La plupart des étudiants de la ville n’ont jamais passé une nuit dans les bois, mais ils devraient tous être au bout du chemin d’ici la fin de la semaine. Avant de partir en forêt, les nouveaux arrivants se préparent pendant plusieurs semaines. Glenn Cassidy, instructeur de 30 ans et directeur du programme sac à dos depuis 2007, rassemble les quelque 185 étudiants de première année le premier jour du printemps pour leur faire part de l’actualité du programme. “La règle n°1”, leur a-t-il dit, parlant comme un commandant militaire, “c’est de rester ensemble”. Il raconte les mésaventures de ses voyages au fil des années, y compris sa propre expérience en tant qu’étudiant à St. Benedict. Un membre de son groupe de randonneurs était chargé de transporter les piquets de tente perdus dans le bus dans les montagnes, condamnant le reste de son groupe à plusieurs nuits sombres sans tente.

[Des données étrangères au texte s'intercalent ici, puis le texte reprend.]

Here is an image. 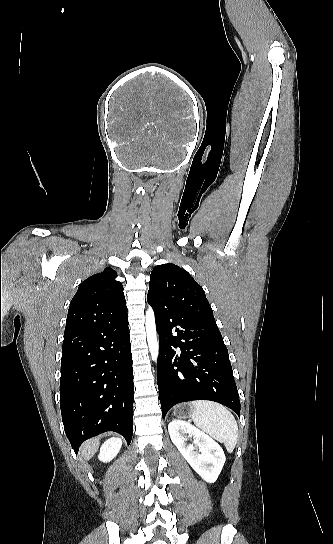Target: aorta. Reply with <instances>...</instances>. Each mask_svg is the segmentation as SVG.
Returning a JSON list of instances; mask_svg holds the SVG:
<instances>
[{"instance_id":"1","label":"aorta","mask_w":333,"mask_h":544,"mask_svg":"<svg viewBox=\"0 0 333 544\" xmlns=\"http://www.w3.org/2000/svg\"><path fill=\"white\" fill-rule=\"evenodd\" d=\"M145 328L147 334V343L153 361H157L159 354V342L157 339L156 323L153 310L148 308L146 311Z\"/></svg>"}]
</instances>
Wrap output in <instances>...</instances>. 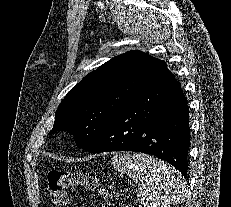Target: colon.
Segmentation results:
<instances>
[{"label":"colon","mask_w":231,"mask_h":207,"mask_svg":"<svg viewBox=\"0 0 231 207\" xmlns=\"http://www.w3.org/2000/svg\"><path fill=\"white\" fill-rule=\"evenodd\" d=\"M49 199L51 207H62L67 200V191L71 188L83 187L104 199L103 207H111L109 192L100 185L97 178L77 171L51 169L47 174Z\"/></svg>","instance_id":"colon-1"}]
</instances>
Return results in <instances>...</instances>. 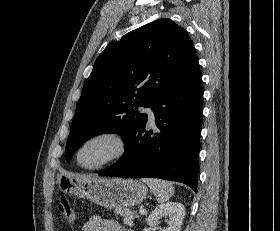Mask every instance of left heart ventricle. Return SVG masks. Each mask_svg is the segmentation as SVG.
Listing matches in <instances>:
<instances>
[{
	"label": "left heart ventricle",
	"instance_id": "b2bd125f",
	"mask_svg": "<svg viewBox=\"0 0 280 231\" xmlns=\"http://www.w3.org/2000/svg\"><path fill=\"white\" fill-rule=\"evenodd\" d=\"M119 149V143L114 137H96L87 142L81 150L80 165L86 169L99 167L112 159Z\"/></svg>",
	"mask_w": 280,
	"mask_h": 231
}]
</instances>
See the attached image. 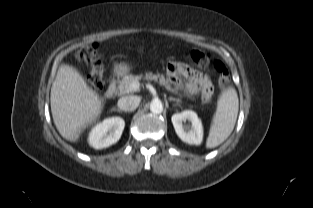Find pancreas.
<instances>
[{
    "mask_svg": "<svg viewBox=\"0 0 313 208\" xmlns=\"http://www.w3.org/2000/svg\"><path fill=\"white\" fill-rule=\"evenodd\" d=\"M141 78H142V76H134L131 74L124 76L122 78V80H120L118 82L119 84H118V87L116 89V94L124 95V94L138 91V89H136V90L132 89L131 84L133 82H138ZM145 78L148 80L158 81L159 84L165 86L167 90L175 92V90L171 88L168 81L165 79V77L163 75H159V74L155 75V74H152L151 72H149L146 74Z\"/></svg>",
    "mask_w": 313,
    "mask_h": 208,
    "instance_id": "obj_1",
    "label": "pancreas"
}]
</instances>
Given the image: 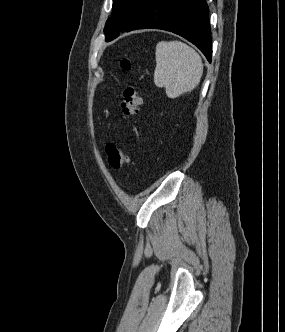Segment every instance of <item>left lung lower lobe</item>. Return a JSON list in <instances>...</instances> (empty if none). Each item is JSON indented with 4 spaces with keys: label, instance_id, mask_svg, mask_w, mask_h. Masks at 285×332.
<instances>
[{
    "label": "left lung lower lobe",
    "instance_id": "1",
    "mask_svg": "<svg viewBox=\"0 0 285 332\" xmlns=\"http://www.w3.org/2000/svg\"><path fill=\"white\" fill-rule=\"evenodd\" d=\"M144 28L171 31L184 37L211 62V29L205 0H152L123 31Z\"/></svg>",
    "mask_w": 285,
    "mask_h": 332
}]
</instances>
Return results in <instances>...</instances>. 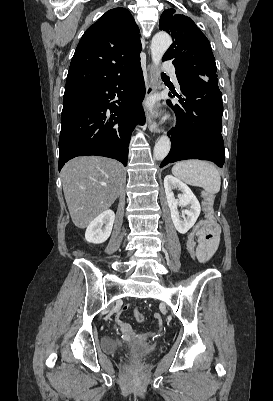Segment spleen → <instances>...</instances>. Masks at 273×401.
Instances as JSON below:
<instances>
[{
	"label": "spleen",
	"instance_id": "3e777b00",
	"mask_svg": "<svg viewBox=\"0 0 273 401\" xmlns=\"http://www.w3.org/2000/svg\"><path fill=\"white\" fill-rule=\"evenodd\" d=\"M173 174L193 186H203L209 194L220 190V174L217 166L207 160H180L172 168Z\"/></svg>",
	"mask_w": 273,
	"mask_h": 401
}]
</instances>
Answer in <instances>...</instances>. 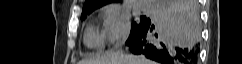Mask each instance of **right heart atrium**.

En marchant avec les étudiants, j’ai vu comment des semaines de préparation physique et d’approfondissement en équipe les préparent à accomplir des tâches qu’ils n’auraient jamais cru possibles. J’ai regardé les dirigeants sortir et j’ai vu le sentiment de compassion dans la foule alors que les lourds sacs d’étudiants faibles et faibles étaient chargés et partagés avec d’autres qui étaient capables de s’assurer que tout le monde survivait à l’examen d’une semaine.

Pour terminer le cours et obtenir un diplôme, les étudiants doivent tenir un journal et rédiger un essai sur ce que le chemin signifie pour eux. Après en avoir lu autant, j’ai réalisé ce que ce voyage à travers la forêt signifiait pour ces enfants d’âge citadin. « Marcher à travers les forêts et escalader des montagnes ne consiste pas seulement à se rendre d’un point A à un point B », a écrit un jeune de 14 ans. “Il s’agit de trouver qui vous êtes.” Il est revenu des montagnes et a dit : « Si je peux faire l’AT, je peux tout faire. »

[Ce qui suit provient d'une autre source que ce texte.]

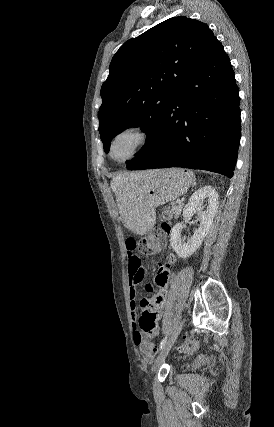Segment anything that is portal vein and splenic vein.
I'll use <instances>...</instances> for the list:
<instances>
[{
    "label": "portal vein and splenic vein",
    "mask_w": 274,
    "mask_h": 427,
    "mask_svg": "<svg viewBox=\"0 0 274 427\" xmlns=\"http://www.w3.org/2000/svg\"><path fill=\"white\" fill-rule=\"evenodd\" d=\"M177 204H181V200H177Z\"/></svg>",
    "instance_id": "obj_1"
}]
</instances>
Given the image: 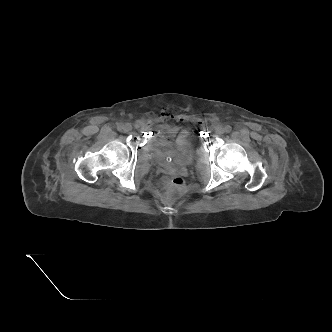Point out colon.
Wrapping results in <instances>:
<instances>
[{
  "label": "colon",
  "mask_w": 332,
  "mask_h": 332,
  "mask_svg": "<svg viewBox=\"0 0 332 332\" xmlns=\"http://www.w3.org/2000/svg\"><path fill=\"white\" fill-rule=\"evenodd\" d=\"M184 184V180L178 176H166L162 180V186L169 194L180 192Z\"/></svg>",
  "instance_id": "5ec220e1"
}]
</instances>
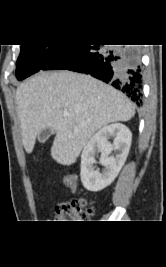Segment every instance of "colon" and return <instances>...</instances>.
Masks as SVG:
<instances>
[{
    "label": "colon",
    "instance_id": "colon-1",
    "mask_svg": "<svg viewBox=\"0 0 166 267\" xmlns=\"http://www.w3.org/2000/svg\"><path fill=\"white\" fill-rule=\"evenodd\" d=\"M68 180H75L72 175L67 176ZM57 215L59 223L72 222V220H83L93 214V209L86 199H73L57 205Z\"/></svg>",
    "mask_w": 166,
    "mask_h": 267
}]
</instances>
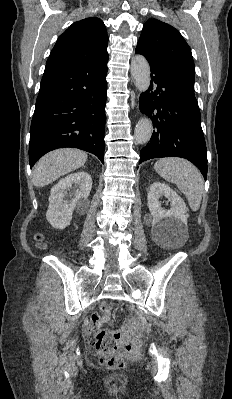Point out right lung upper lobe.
<instances>
[{
    "mask_svg": "<svg viewBox=\"0 0 232 399\" xmlns=\"http://www.w3.org/2000/svg\"><path fill=\"white\" fill-rule=\"evenodd\" d=\"M108 36L104 23L89 17L73 23L59 36L48 64H76L108 57Z\"/></svg>",
    "mask_w": 232,
    "mask_h": 399,
    "instance_id": "cb5924a9",
    "label": "right lung upper lobe"
}]
</instances>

Saint Benoît lui-même est un symbole de vie. Fondée en 1868, c’est une pierre angulaire de la communauté immigrée de Newark. Mais après les troubles civils de 1967, le contrat social de la ville s’est rompu, la participation a diminué et les attitudes raciales se sont durcies. En 1972, les ministres votèrent la fermeture de l’école. La moitié va à l’église de la ville.

Mais l’autre moitié s’est arrêtée rapidement et a repensé à ce qu’était une école préparatoire. Ils ont prolongé l’année scolaire à 11 mois, institué un code d’honneur strict et fixé des normes académiques élevées. Depuis l’Antiquité, les moines se sont concentrés sur les maladies de fin d’année, remplaçant les études en classe par des activités extrascolaires.

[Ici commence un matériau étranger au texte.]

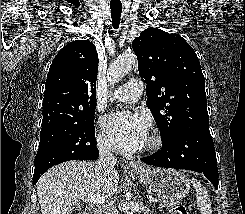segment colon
<instances>
[{"label": "colon", "mask_w": 245, "mask_h": 214, "mask_svg": "<svg viewBox=\"0 0 245 214\" xmlns=\"http://www.w3.org/2000/svg\"><path fill=\"white\" fill-rule=\"evenodd\" d=\"M172 214H189L185 205H177L172 208Z\"/></svg>", "instance_id": "1"}]
</instances>
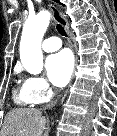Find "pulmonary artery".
I'll use <instances>...</instances> for the list:
<instances>
[{
    "label": "pulmonary artery",
    "instance_id": "1",
    "mask_svg": "<svg viewBox=\"0 0 117 136\" xmlns=\"http://www.w3.org/2000/svg\"><path fill=\"white\" fill-rule=\"evenodd\" d=\"M62 46V41L58 37H49L42 43V49L46 52H53Z\"/></svg>",
    "mask_w": 117,
    "mask_h": 136
}]
</instances>
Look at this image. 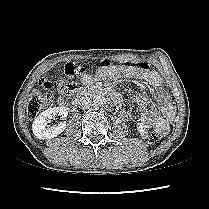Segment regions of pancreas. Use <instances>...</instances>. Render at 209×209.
<instances>
[{
    "label": "pancreas",
    "mask_w": 209,
    "mask_h": 209,
    "mask_svg": "<svg viewBox=\"0 0 209 209\" xmlns=\"http://www.w3.org/2000/svg\"><path fill=\"white\" fill-rule=\"evenodd\" d=\"M90 89H91L92 91H93V90H95V88H93V87H92V88H90Z\"/></svg>",
    "instance_id": "1"
}]
</instances>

La plupart des écoles ne bénéficient pas de la commodité de l’année scolaire de 11 mois à St. John’s. Et les districts scolaires publics ont du mal à imposer un débrayage d’une semaine. Mais saint Benoît montre que les expériences partagées peuvent être un moyen efficace d’enseigner et d’apprendre. L’intégration d’une matière spécifique dans les cours réguliers maintiendra l’intérêt des élèves dans toutes les écoles. Et il n’y a rien de mieux qu’une journée de printemps pour donner un nouvel éclairage à d’anciens projets.

Anthony DePalma, ancien journaliste du renseignement et correspondant du New York Times, est l’auteur, entre autres livres, de “Sur ce forum: Difficulté et espoir dans l’école préparatoire la plus difficile d’Amérique.